Saturday 14 May 2011

THE FA CUP FINAL

So, it’s FA Cup Final Day again. For me, it’s one of the magic days in the annual calendar. It’s up there with birthdays, Christmas and the first day of school summer holidays. For the true football fan it was ever, and will forever be, thus.

It brings to mind magic days with my mates as an older teenager and into my twenties where we would meet early on the Saturday to have a few quiet beers, maybe a game of snooker and to discuss the forthcoming game.

It was always sunny and warm, of course, as all Cup Final days are. Well, except for the ones that were a bit colder with drizzle in the air, but they were few and far between.

Black & White Football

I can think further back, to the games I used to watch with my parents; games in black and white in the earliest case, with the curtains drawn against the sun reflecting across the TV screen and obscuring the view of one of the few, and most times only, live game shown on television at the time.

The first Cup Final I can remember clearly, coincidentally enough, was the 1969 Final between Manchester City and Leicester City (1-0 to Manchester with Neil Young – not the singer – being the scorer of the solitary goal). I can vaguely recall bits of the 1968 Final but it’s the ’69 version that sticks in my mind.













All Day Event

I can remember an ‘all-day’ Cup Final, with “It’s a Knockout”, cameras on the team coaches to Wembley and much discussion and prediction from the experts ‘back in the studio’.

The immediately post-adolescent years sent us on a quest to find the most accommodating parents with which to watch the game as brothers in arms. Brothers in Arms, in some cases genuine brothers, who had all played the game at some level both at school and since we left to make our way in the world.

Excited by the coming match and choosing one team about which we had to be partisan – you just CAN’T watch a Cup Final as a true neutral, can you? Except, of course, for the games where OUR team was IN the Final, in which case we didn’t have to choose to be partisan, we just were.

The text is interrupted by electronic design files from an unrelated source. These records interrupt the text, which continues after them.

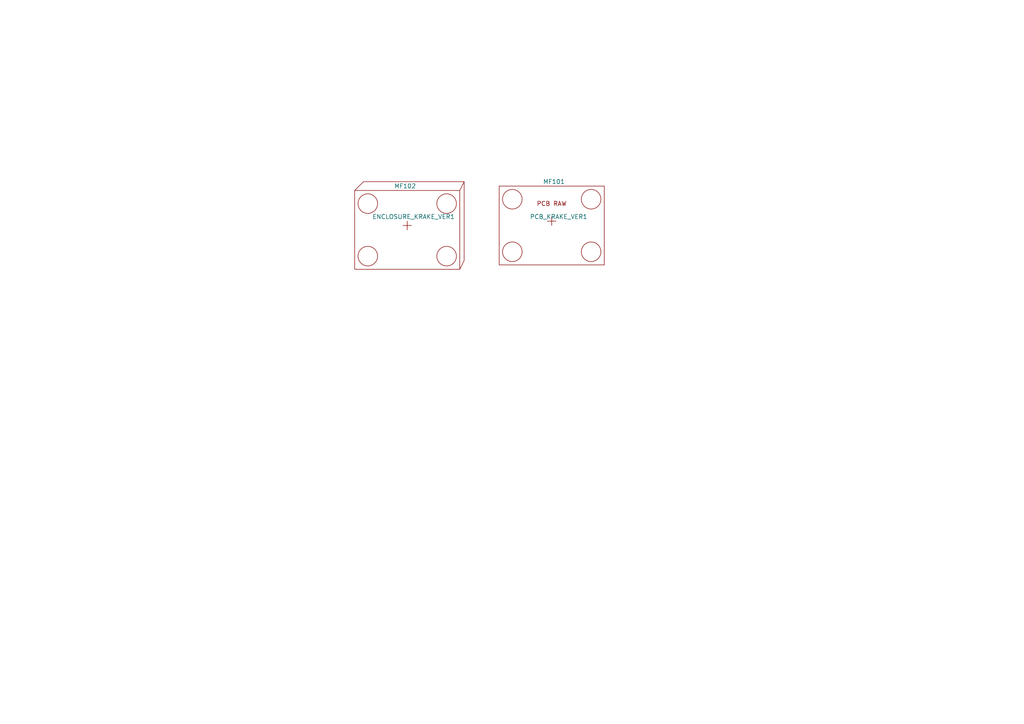
<source format=kicad_sch>
(kicad_sch (version 20230121) (generator eeschema)

  (uuid afb1369f-27c0-47eb-8ca6-f518840d07d4)

  (paper "A4")

  (title_block
    (title "KRAKE_PCB")
    (date "2025-07-18")
    (rev "2.0")
    (company "PublicInvention")
    (comment 1 "GNU Affero General Public License v3.0")
    (comment 2 "DrawnBy: (Forrest) Lee Erickson, Nagham Kheir")
    (comment 3 "https://github.com/PubInv/krake")
    (comment 4 "Inherited from the GPAD")
  )

  


  (symbol (lib_id "GPAD_SCH_LIB:ENCLOSURE_GPAD_VER1") (at 118.11 65.405 0) (unit 1)
    (in_bom yes) (on_board no) (dnp no)
    (uuid 59856b1f-2288-4fb2-a056-010bfaa184c2)
    (property "Reference" "MF102" (at 114.3 53.975 0)
      (effects (font (size 1.27 1.27)) (justify left))
    )
    (property "Value" "ENCLOSURE_KRAKE_VER1" (at 107.95 62.865 0)
      (effects (font (size 1.27 1.27)) (justify left))
    )
    (property "Footprint" "" (at 118.11 65.405 0)
      (effects (font (size 1.27 1.27)) hide)
    )
    (property "Datasheet" "" (at 118.11 65.405 0)
      (effects (font (size 1.27 1.27)) hide)
    )
    (property "Distributor 1" "PublicInvention" (at 118.11 65.405 0)
      (effects (font (size 1.27 1.27)) hide)
    )
    (property "Distributor 1 PN" "ENCLOSURE_KRAKE_VER1" (at 118.11 65.405 0)
      (effects (font (size 1.27 1.27)) hide)
    )
    (property "Cost" "1000000" (at 118.11 65.405 0)
      (effects (font (size 1.27 1.27)) hide)
    )
    (property "Distributor 2" "" (at 118.11 65.405 0)
      (effects (font (size 1.27 1.27)) hide)
    )
    (property "Distributor 2 PN" "" (at 118.11 65.405 0)
      (effects (font (size 1.27 1.27)) hide)
    )
    (property "MPN 2" "" (at 118.11 65.405 0)
      (effects (font (size 1.27 1.27)) hide)
    )
    (property "Manufacturer 2" "" (at 118.11 65.405 0)
      (effects (font (size 1.27 1.27)) hide)
    )
    (property "AssemblyType" "HAND" (at 118.11 65.405 0)
      (effects (font (size 1.27 1.27)) hide)
    )
    (property "Description" "NA" (at 118.11 65.405 0)
      (effects (font (size 1.27 1.27)) hide)
    )
    (property "MPN" "NA" (at 118.11 65.405 0)
      (effects (font (size 1.27 1.27)) hide)
    )
    (property "Manufacturer" "NA" (at 118.11 65.405 0)
      (effects (font (size 1.27 1.27)) hide)
    )
    (instances
      (project "PWA_REV2"
        (path "/412a327d-1ee3-473e-bc00-1545004b7edf"
          (reference "MF102") (unit 1)
        )
        (path "/412a327d-1ee3-473e-bc00-1545004b7edf/b8d8fd1d-0a30-4b7d-ac57-549b73ec2592"
          (reference "MF801") (unit 1)
        )
      )
    )
  )

  (symbol (lib_id "GPAD_SCH_LIB:PCB_GPAD_VER1") (at 160.02 64.135 0) (unit 1)
    (in_bom yes) (on_board no) (dnp no)
    (uuid 8287a88d-cc38-47ff-b118-f07fefb8f50f)
    (property "Reference" "MF101" (at 157.48 52.705 0)
      (effects (font (size 1.27 1.27)) (justify left))
    )
    (property "Value" "PCB_KRAKE_VER1" (at 153.67 62.865 0)
      (effects (font (size 1.27 1.27)) (justify left))
    )
    (property "Footprint" "" (at 160.02 64.135 0)
      (effects (font (size 1.27 1.27)) hide)
    )
    (property "Datasheet" "Gerbers2501181555.zip" (at 160.02 64.135 0)
      (effects (font (size 1.27 1.27)) hide)
    )
    (property "Distributor 1" "PublicInvention" (at 160.02 64.135 0)
      (effects (font (size 1.27 1.27)) hide)
    )
    (property "Distributor 1 PN" "PCB_KRAKE_V1" (at 160.02 64.135 0)
      (effects (font (size 1.27 1.27)) hide)
    )
    (property "Cost" "1000000" (at 160.02 64.135 0)
      (effects (font (size 1.27 1.27)) hide)
    )
    (property "AssemblyType" "HAND" (at 160.02 64.135 0)
      (effects (font (size 1.27 1.27)) hide)
    )
    (property "Description" "PCB for KRAKE Version 1" (at 160.02 64.135 0)
      (effects (font (size 1.27 1.27)) hide)
    )
    (property "MPN" "Gerbers2501181555.zip" (at 160.02 64.135 0)
      (effects (font (size 1.27 1.27)) hide)
    )
    (property "MPN 2" "" (at 160.02 64.135 0)
      (effects (font (size 1.27 1.27)) hide)
    )
    (property "Manufacturer 2" "" (at 160.02 64.135 0)
      (effects (font (size 1.27 1.27)) hide)
    )
    (instances
      (project "PWA_REV2"
        (path "/412a327d-1ee3-473e-bc00-1545004b7edf"
          (reference "MF101") (unit 1)
        )
        (path "/412a327d-1ee3-473e-bc00-1545004b7edf/b8d8fd1d-0a30-4b7d-ac57-549b73ec2592"
          (reference "MF802") (unit 1)
        )
      )
    )
  )
)

</source>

The accommodating parents, having determined to accept this rather large gathering of youngsters, could generally expect us to arrive some 30 minutes before kick-off, traditionally carrying some variations on a theme from the nearest chip shop. Later in life, when we had secured our own abodes one of us in turn down the years would be the host for the afternoon.

It was my turn to be the host, at my flat near the station, for the Coventry City versus Spurs Final, the majority of us supporting the underdogs Coventry and cheering in unison, when they went ahead, whilst at the same time sharing the pain of the two Spurs fans in our midst.

1983

I can remember being fascinated by the tradition and emotion that was, and still is, Abide with Me. I recall how, when Brighton & Hove Albion met Manchester United in the 1983 Final, crass and ignorant journalists condescendingly castigated Albion fans for singing, with gusto, the Cup Final hymn. We were inexperienced and naive, some said, in the following days’ papers. Maybe we were, but it was OUR Cup Final to live – theirs only to observe and report as mere bystanders to the passage of history.

Oh, and for the record; Smith DID score !

Time moves on and the group of friends have gone their own ways – some live close by still, but some are in foreign lands. Some are still here in England and one, whom we miss and remember, is no longer here.

But wherever we are, though we may be apart, I hope we are all watching the game together and recalling the shared memories of the games and the fun, the joy when our team won and the disappointment when we lost. The nonsense we talked when we analysed the game and the cases we made for why the team we cheered had lost.

It’s a Kind Of Magic

A day in the calendar, that’s all it appears, but they live in the memory every year it comes round. And that, my friends is why they call it The Magic of the FA Cup.